Which lines run from the start of the material below through the line containing "X0138436Y0110703D01*"? Retype them exactly, pictures excluded.

Provided records
# # # # # # #

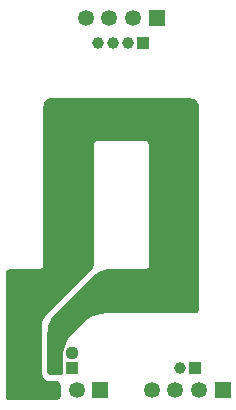
<source format=gbl>
G04*
G04 #@! TF.GenerationSoftware,Altium Limited,Altium Designer,21.7.2 (23)*
G04*
G04 Layer_Physical_Order=4*
G04 Layer_Color=16711680*
%FSAX25Y25*%
%MOIN*%
G70*
G04*
G04 #@! TF.SameCoordinates,C6185680-9DF1-42B3-8AB4-FD9FEACD6233*
G04*
G04*
G04 #@! TF.FilePolarity,Positive*
G04*
G01*
G75*
%ADD14C,0.04409*%
%ADD15R,0.04409X0.04409*%
%ADD18C,0.05315*%
%ADD19R,0.05315X0.05315*%
%ADD20R,0.03937X0.03937*%
%ADD21C,0.03937*%
G36*
X0186383Y0202637D02*
X0186948Y0202402D01*
X0187457Y0202063D01*
X0187889Y0201630D01*
X0188229Y0201121D01*
X0188463Y0200556D01*
X0188583Y0199956D01*
Y0199650D01*
Y0132283D01*
Y0132029D01*
X0188388Y0131559D01*
X0188028Y0131199D01*
X0187558Y0131004D01*
X0157292D01*
X0157292Y0131004D01*
X0156312Y0130956D01*
X0154389Y0130573D01*
X0152578Y0129823D01*
X0150948Y0128734D01*
X0150221Y0128075D01*
X0146236Y0124090D01*
X0146236Y0124090D01*
X0145577Y0123363D01*
X0144488Y0121733D01*
X0143738Y0119922D01*
X0143355Y0117999D01*
X0143307Y0117019D01*
Y0111417D01*
X0143307Y0111417D01*
X0143307Y0111241D01*
X0143172Y0110916D01*
X0142923Y0110666D01*
X0142597Y0110531D01*
X0142421Y0110531D01*
X0139075D01*
X0138850Y0110531D01*
X0138436Y0110703D01*
X0138119Y0111020D01*
X0137947Y0111435D01*
X0137947Y0111659D01*
Y0123721D01*
X0137947Y0123721D01*
X0137947Y0123721D01*
X0137958Y0124291D01*
X0138093Y0125425D01*
X0138337Y0126539D01*
X0138690Y0127625D01*
X0139148Y0128671D01*
X0139706Y0129666D01*
X0140359Y0130603D01*
X0141100Y0131470D01*
X0141512Y0131866D01*
X0152744Y0143099D01*
X0152744Y0143099D01*
X0152744Y0143099D01*
X0153441Y0143795D01*
X0155079Y0144890D01*
X0156898Y0145643D01*
X0157946Y0145852D01*
X0170971Y0145929D01*
X0171163Y0145969D01*
X0171359Y0146009D01*
X0171360Y0146009D01*
X0171360Y0146009D01*
X0171527Y0146122D01*
X0171689Y0146231D01*
X0171689Y0146232D01*
X0171690Y0146232D01*
X0171801Y0146401D01*
X0171908Y0146563D01*
X0171908Y0146564D01*
X0171909Y0146564D01*
X0171946Y0146758D01*
X0171984Y0146954D01*
X0171787Y0187407D01*
X0171748Y0187599D01*
X0171710Y0187792D01*
X0171708Y0187794D01*
X0171708Y0187796D01*
X0171598Y0187959D01*
X0171489Y0188122D01*
X0171487Y0188124D01*
X0171485Y0188126D01*
X0171321Y0188234D01*
X0171158Y0188344D01*
X0171155Y0188344D01*
X0171153Y0188345D01*
X0170960Y0188383D01*
X0170768Y0188421D01*
X0154528D01*
X0154333Y0188383D01*
X0154140Y0188345D01*
X0154139Y0188344D01*
X0154137Y0188344D01*
X0153973Y0188233D01*
X0153808Y0188124D01*
X0153808Y0188123D01*
X0153807Y0188122D01*
X0153697Y0187959D01*
X0153586Y0187794D01*
X0153586Y0187793D01*
X0153586Y0187792D01*
X0153547Y0187599D01*
X0153508Y0187404D01*
X0153410Y0146863D01*
X0153388Y0146755D01*
X0153084Y0146020D01*
X0152641Y0145358D01*
X0152360Y0145077D01*
X0137378Y0130094D01*
Y0130094D01*
X0137163Y0129896D01*
X0136796Y0129442D01*
X0136525Y0128925D01*
X0136360Y0128365D01*
X0136319Y0128075D01*
Y0110925D01*
X0136346Y0110661D01*
X0136478Y0110146D01*
X0136708Y0109667D01*
X0137027Y0109242D01*
X0137423Y0108887D01*
X0137880Y0108616D01*
X0138381Y0108440D01*
X0138907Y0108365D01*
X0139173Y0108366D01*
X0141159Y0108366D01*
X0141829Y0108089D01*
X0142341Y0107577D01*
X0142618Y0106907D01*
Y0103565D01*
X0142333Y0102878D01*
X0141807Y0102352D01*
X0141120Y0102067D01*
X0125376D01*
X0124797Y0102307D01*
X0124354Y0102750D01*
X0124114Y0103329D01*
Y0103642D01*
Y0143996D01*
X0124114Y0143996D01*
X0124114Y0143996D01*
X0124161Y0144462D01*
X0124384Y0145000D01*
X0124882Y0145498D01*
X0125533Y0145768D01*
X0125886Y0145768D01*
X0135335Y0145768D01*
X0135603Y0145794D01*
X0136100Y0146000D01*
X0136480Y0146380D01*
X0136686Y0146877D01*
X0136713Y0147146D01*
Y0200098D01*
X0136713Y0200098D01*
X0136713Y0200098D01*
X0136754Y0200566D01*
X0136815Y0200873D01*
X0137015Y0201357D01*
X0137306Y0201793D01*
X0137676Y0202163D01*
X0138111Y0202453D01*
X0138595Y0202654D01*
X0139108Y0202756D01*
X0139370Y0202756D01*
X0185477Y0202756D01*
X0185783D01*
X0186383Y0202637D01*
D02*
G37*
D14*
X0146102Y0117854D02*
D03*
X0141102D02*
D03*
Y0112854D02*
D03*
D15*
X0146102D02*
D03*
D18*
X0132087Y0105413D02*
D03*
X0139961D02*
D03*
X0147835D02*
D03*
X0172835D02*
D03*
X0180709D02*
D03*
X0188583D02*
D03*
X0166535Y0229528D02*
D03*
X0158661D02*
D03*
X0150787D02*
D03*
D19*
X0155709Y0105413D02*
D03*
X0196457D02*
D03*
X0174409Y0229528D02*
D03*
D20*
X0187284Y0112894D02*
D03*
X0170039Y0221260D02*
D03*
D21*
X0182283Y0112894D02*
D03*
X0165039Y0221260D02*
D03*
X0160039D02*
D03*
X0155039D02*
D03*
M02*

</source>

# # # # # # #

Written solution
<source format=gbl>
G04*
G04 #@! TF.GenerationSoftware,Altium Limited,Altium Designer,21.7.2 (23)*
G04*
G04 Layer_Physical_Order=4*
G04 Layer_Color=16711680*
%FSAX25Y25*%
%MOIN*%
G70*
G04*
G04 #@! TF.SameCoordinates,C6185680-9DF1-42B3-8AB4-FD9FEACD6233*
G04*
G04*
G04 #@! TF.FilePolarity,Positive*
G04*
G01*
G75*
%ADD14C,0.04409*%
%ADD15R,0.04409X0.04409*%
%ADD18C,0.05315*%
%ADD19R,0.05315X0.05315*%
%ADD20R,0.03937X0.03937*%
%ADD21C,0.03937*%
G36*
X0186383Y0202637D02*
X0186948Y0202402D01*
X0187457Y0202063D01*
X0187889Y0201630D01*
X0188229Y0201121D01*
X0188463Y0200556D01*
X0188583Y0199956D01*
Y0199650D01*
Y0132283D01*
Y0132029D01*
X0188388Y0131559D01*
X0188028Y0131199D01*
X0187558Y0131004D01*
X0157292D01*
X0157292Y0131004D01*
X0156312Y0130956D01*
X0154389Y0130573D01*
X0152578Y0129823D01*
X0150948Y0128734D01*
X0150221Y0128075D01*
X0146236Y0124090D01*
X0146236Y0124090D01*
X0145577Y0123363D01*
X0144488Y0121733D01*
X0143738Y0119922D01*
X0143355Y0117999D01*
X0143307Y0117019D01*
Y0111417D01*
X0143307Y0111417D01*
X0143307Y0111241D01*
X0143172Y0110916D01*
X0142923Y0110666D01*
X0142597Y0110531D01*
X0142421Y0110531D01*
X0139075D01*
X0138850Y0110531D01*
X0138436Y0110703D01*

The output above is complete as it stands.